Jackson would never perform again in Cork, although he did return to the city in 2006 to attend a Bob Dylan concert at the Live at the Marquee venue. By that point Jackson was in free fall, his career overshadowed by abuse allegations, his finances a smoking crater after years of profligate spending.
He would soon make Ireland a refuge, settling down at the Grouse Lodge studio complex in Co Westmeath, having arrived in the country from Bahrain. He appeared to have a genuine love for Ireland, though he could never quite give up being Michael Jackson; in the recent BBC documentary Michael Jackson: An American Tragedy, his cosmetic surgeon in Ireland, Dr Patrick Treacy, recalled Jackson stuffing his coat with expensive treatments, then laughing it off when asked to empty his pockets.
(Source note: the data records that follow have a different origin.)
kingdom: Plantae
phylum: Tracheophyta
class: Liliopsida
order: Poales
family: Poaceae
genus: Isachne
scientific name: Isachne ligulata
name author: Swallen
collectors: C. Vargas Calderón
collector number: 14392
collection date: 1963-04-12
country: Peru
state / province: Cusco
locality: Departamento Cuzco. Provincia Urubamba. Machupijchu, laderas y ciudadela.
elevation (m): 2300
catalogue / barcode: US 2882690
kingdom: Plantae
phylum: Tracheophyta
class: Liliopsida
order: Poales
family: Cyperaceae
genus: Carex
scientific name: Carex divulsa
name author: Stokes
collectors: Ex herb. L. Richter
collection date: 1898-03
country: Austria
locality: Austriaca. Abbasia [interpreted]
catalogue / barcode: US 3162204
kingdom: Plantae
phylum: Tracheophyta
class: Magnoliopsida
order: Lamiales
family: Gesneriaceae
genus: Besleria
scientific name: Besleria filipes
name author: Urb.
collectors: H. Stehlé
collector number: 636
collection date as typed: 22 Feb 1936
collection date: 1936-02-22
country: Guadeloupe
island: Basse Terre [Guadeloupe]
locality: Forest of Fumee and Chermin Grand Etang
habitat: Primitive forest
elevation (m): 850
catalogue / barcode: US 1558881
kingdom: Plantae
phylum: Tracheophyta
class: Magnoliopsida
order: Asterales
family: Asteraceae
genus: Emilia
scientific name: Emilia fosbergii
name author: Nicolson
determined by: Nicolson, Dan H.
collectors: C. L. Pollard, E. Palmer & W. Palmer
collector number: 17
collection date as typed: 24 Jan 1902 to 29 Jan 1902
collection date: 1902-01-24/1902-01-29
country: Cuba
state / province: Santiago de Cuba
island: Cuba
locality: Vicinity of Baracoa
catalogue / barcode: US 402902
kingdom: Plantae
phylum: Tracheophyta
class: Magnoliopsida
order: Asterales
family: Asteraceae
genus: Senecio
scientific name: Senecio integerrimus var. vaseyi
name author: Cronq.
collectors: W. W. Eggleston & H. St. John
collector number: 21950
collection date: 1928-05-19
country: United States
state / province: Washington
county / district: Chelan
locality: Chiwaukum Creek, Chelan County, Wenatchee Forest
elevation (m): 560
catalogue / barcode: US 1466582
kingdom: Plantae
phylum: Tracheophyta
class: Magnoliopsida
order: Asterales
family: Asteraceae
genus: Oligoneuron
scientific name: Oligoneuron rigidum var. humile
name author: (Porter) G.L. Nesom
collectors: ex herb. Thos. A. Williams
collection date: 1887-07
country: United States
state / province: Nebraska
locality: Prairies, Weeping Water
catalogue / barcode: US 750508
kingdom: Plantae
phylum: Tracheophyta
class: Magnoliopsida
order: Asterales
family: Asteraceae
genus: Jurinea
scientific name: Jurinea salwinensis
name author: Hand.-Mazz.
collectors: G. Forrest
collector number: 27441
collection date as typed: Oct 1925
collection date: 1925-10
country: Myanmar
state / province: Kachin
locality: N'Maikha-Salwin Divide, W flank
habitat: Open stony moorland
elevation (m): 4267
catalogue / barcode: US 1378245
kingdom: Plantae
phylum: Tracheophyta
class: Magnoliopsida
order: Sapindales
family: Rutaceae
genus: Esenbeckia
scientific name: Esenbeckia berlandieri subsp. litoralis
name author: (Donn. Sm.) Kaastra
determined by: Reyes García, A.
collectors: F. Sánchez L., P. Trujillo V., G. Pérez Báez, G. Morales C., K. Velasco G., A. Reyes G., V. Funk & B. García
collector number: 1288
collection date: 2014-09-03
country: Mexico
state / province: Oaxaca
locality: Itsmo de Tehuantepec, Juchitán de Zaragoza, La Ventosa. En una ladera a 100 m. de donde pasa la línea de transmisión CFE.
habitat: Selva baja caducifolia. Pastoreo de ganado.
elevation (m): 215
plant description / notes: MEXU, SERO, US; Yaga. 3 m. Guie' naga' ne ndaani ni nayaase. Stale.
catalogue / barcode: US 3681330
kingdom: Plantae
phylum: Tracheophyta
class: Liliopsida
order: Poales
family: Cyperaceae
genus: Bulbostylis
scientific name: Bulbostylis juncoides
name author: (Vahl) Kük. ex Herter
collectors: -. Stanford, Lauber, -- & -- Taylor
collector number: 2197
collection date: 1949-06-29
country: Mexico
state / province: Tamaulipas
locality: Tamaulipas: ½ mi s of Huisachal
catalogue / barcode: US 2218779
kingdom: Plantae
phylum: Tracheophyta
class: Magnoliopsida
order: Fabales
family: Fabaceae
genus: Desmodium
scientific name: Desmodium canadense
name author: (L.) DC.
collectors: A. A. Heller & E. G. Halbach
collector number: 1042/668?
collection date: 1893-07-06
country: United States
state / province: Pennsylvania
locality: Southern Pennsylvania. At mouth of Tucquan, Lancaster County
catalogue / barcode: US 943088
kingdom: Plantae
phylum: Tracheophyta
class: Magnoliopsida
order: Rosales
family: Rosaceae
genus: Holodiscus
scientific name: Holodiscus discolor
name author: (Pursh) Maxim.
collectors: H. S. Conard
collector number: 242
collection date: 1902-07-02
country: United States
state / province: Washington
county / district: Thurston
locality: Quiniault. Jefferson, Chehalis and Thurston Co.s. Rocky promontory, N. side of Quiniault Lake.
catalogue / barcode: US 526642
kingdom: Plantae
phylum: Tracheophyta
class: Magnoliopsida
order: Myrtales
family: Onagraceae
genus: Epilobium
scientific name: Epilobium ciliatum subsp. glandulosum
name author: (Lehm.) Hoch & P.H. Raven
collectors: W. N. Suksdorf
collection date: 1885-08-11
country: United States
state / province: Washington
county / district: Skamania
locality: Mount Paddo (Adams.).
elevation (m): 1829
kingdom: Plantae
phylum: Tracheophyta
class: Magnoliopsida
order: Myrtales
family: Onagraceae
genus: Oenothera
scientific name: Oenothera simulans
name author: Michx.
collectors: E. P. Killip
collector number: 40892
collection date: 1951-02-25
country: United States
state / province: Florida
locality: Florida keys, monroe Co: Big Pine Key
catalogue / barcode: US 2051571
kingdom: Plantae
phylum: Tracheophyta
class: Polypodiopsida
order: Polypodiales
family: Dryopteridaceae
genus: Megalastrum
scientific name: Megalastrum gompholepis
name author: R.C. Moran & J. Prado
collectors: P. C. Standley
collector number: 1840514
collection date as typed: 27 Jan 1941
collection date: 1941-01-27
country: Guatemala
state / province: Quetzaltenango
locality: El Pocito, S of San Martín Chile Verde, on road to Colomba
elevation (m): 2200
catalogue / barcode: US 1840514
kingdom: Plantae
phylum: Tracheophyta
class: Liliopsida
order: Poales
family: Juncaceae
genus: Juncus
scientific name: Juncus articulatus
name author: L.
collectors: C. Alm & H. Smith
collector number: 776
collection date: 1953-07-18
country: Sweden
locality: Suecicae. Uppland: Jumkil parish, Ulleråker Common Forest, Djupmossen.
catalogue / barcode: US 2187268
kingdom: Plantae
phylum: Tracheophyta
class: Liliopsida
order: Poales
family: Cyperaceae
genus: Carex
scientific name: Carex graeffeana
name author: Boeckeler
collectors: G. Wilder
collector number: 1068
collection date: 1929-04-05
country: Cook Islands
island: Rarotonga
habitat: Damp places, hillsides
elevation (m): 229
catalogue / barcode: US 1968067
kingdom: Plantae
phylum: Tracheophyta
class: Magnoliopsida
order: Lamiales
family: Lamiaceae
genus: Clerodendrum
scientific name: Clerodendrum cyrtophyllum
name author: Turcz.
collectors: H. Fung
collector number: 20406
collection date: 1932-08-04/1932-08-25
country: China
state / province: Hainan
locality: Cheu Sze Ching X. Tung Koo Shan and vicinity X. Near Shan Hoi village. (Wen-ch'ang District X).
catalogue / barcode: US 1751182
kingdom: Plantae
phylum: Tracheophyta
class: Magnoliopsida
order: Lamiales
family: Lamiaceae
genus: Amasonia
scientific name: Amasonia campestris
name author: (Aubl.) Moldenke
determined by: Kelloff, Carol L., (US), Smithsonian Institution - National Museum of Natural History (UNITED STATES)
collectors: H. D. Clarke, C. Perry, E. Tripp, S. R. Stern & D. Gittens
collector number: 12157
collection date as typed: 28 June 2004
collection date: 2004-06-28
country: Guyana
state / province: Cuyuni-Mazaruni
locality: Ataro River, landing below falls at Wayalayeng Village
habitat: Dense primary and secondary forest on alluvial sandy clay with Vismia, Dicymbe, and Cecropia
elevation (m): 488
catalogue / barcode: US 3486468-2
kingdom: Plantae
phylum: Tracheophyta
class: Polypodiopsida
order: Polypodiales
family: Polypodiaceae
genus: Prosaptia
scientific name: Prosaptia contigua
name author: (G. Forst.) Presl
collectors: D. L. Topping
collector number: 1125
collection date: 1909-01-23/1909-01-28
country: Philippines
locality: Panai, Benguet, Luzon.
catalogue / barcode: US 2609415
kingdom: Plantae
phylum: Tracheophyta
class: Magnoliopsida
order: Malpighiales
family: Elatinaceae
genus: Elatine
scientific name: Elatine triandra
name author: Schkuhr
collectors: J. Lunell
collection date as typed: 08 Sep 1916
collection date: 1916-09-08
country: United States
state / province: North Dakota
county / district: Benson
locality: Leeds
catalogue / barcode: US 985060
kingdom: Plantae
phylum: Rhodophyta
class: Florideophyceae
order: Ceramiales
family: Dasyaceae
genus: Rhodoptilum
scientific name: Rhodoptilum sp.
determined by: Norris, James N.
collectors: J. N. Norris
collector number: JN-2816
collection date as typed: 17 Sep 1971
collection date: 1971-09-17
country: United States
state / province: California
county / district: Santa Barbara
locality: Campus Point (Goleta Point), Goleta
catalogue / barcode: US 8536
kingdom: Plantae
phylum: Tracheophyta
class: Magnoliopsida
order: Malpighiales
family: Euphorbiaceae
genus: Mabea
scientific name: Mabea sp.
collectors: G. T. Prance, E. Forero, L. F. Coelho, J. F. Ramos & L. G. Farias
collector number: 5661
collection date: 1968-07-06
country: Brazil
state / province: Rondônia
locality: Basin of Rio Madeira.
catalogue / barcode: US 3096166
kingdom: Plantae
Páirc Uí Chaoimh: Michael Jackson fans in Cork in July 1988. Photograph: INM/NLI/Getty
Cork in 1988 was a city still recovering from more than a decade of economic devastation. To have someone such as Jackson walk among us seemed more than miraculous: it was like a mirage. Years later I would learn that he was human after all, and was deeply scarred from a lifetime of fame. He may even have been a predator.
There was no darkness on that bright summer evening in Cork – at least none we could see. But by that point the demons already had their claws in Jackson and were dragging him under.